Sample space = {(1,1) (1,2) (1,3) (1,4) (1,5) (1,6) (2,1) (2,2) (2,3) (2,4) (2,5) (2,6) (3,1) (3,2) (3,3) (3,4) (3,5) (3,6) (4,1) (4,2) (4,3) (4,4) (4,5) (4,6) (5,1) (5,2) (5,3) (5,4) (5,5) (5,6) (6,1) (6,2) (6,3) (6,4) (6,5) (6,6)}.

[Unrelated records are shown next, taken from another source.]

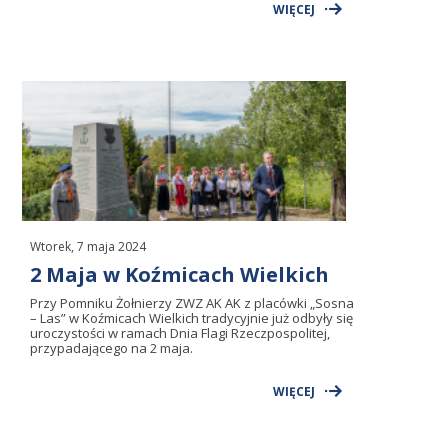
WIĘCEJ
Wtorek, 7 maja 2024
2 Maja w Koźmicach Wielkich
Przy Pomniku Żołnierzy ZWZ AK AK z placówki „Sosna
– Las” w Koźmicach Wielkich tradycyjnie już odbyły się
uroczystości w ramach Dnia Flagi Rzeczpospolitej,
przypadającego na 2 maja.
WIĘCEJ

No. of possible outcomes = 36

(i) Favourable outcomes for 5 to not come up either time are {(1,1) (1,2) (1,3) (1,4) (1,6) (2,1) (2,2) (2,3) (2,4) (2,6) (3,1) (3,2) (3,3) (3,4) (3,6) (4,1) (4,2) (4,3) (4,4) (4,6) (6,1) (6,2) (6,3) (6,4) (6,6)}

No. of favourable outcomes = 25

P(that 5 will not come up either time)

= $\dfrac{\text{No. of favourable outcomes}}{\text{No. of possible outcomes}} = \dfrac{25}{36}$.

Hence, the probability that 5 will not come up either time is $\dfrac{25}{36}$.

(ii) Favourable outcomes for 5 to come up at least once are {(1,5) (2,5) (3,5) (4,5) (5,1) (5,2) (5,3) (5,4) (5,5) (5,6) (6,5)}

No. of favourable outcomes = 11

P(that 5 will come up at least once)

= $\dfrac{\text{No. of favourable outcomes}}{\text{No. of possible outcomes}} = \dfrac{11}{36}$.

Hence, the probability that 5 will come up at least once is $\dfrac{11}{36}$.

Which of the following arguments are correct and which are not correct? Give reasons for your answer.

(i) If two coins are tossed simultaneously there are three possible outcomes—two heads, two tails or one of each. Therefore, for each of these outcomes, the probability is $\dfrac{1}{3}$.

(ii) If a die is thrown, there are two possible outcomes—an odd number or an even number. Therefore, the probability of getting an odd number is $\dfrac{1}{2}$.

Answer

(i) The above statement is incorrect.

We can classify the outcomes like this but they are not then 'equally likely'. Reason is that ‘one of each’ can result in two ways — from a head on first coin and tail on the second coin or from a tail on the first coin and head on the second coin. This makes it twice as likely as two heads (or two tails).

(ii) The above statement is correct.

As, on tossing a die,

Sample space = {1, 2, 3, 4, 5, 6}.

Total possible outcomes = 6

Odd numbers = 3 {1, 3, 5}

Even numbers = 3 {2, 4, 6}.

P(odd numbers) = P(even numbers) = $\dfrac{3}{6} = \dfrac{1}{2}$.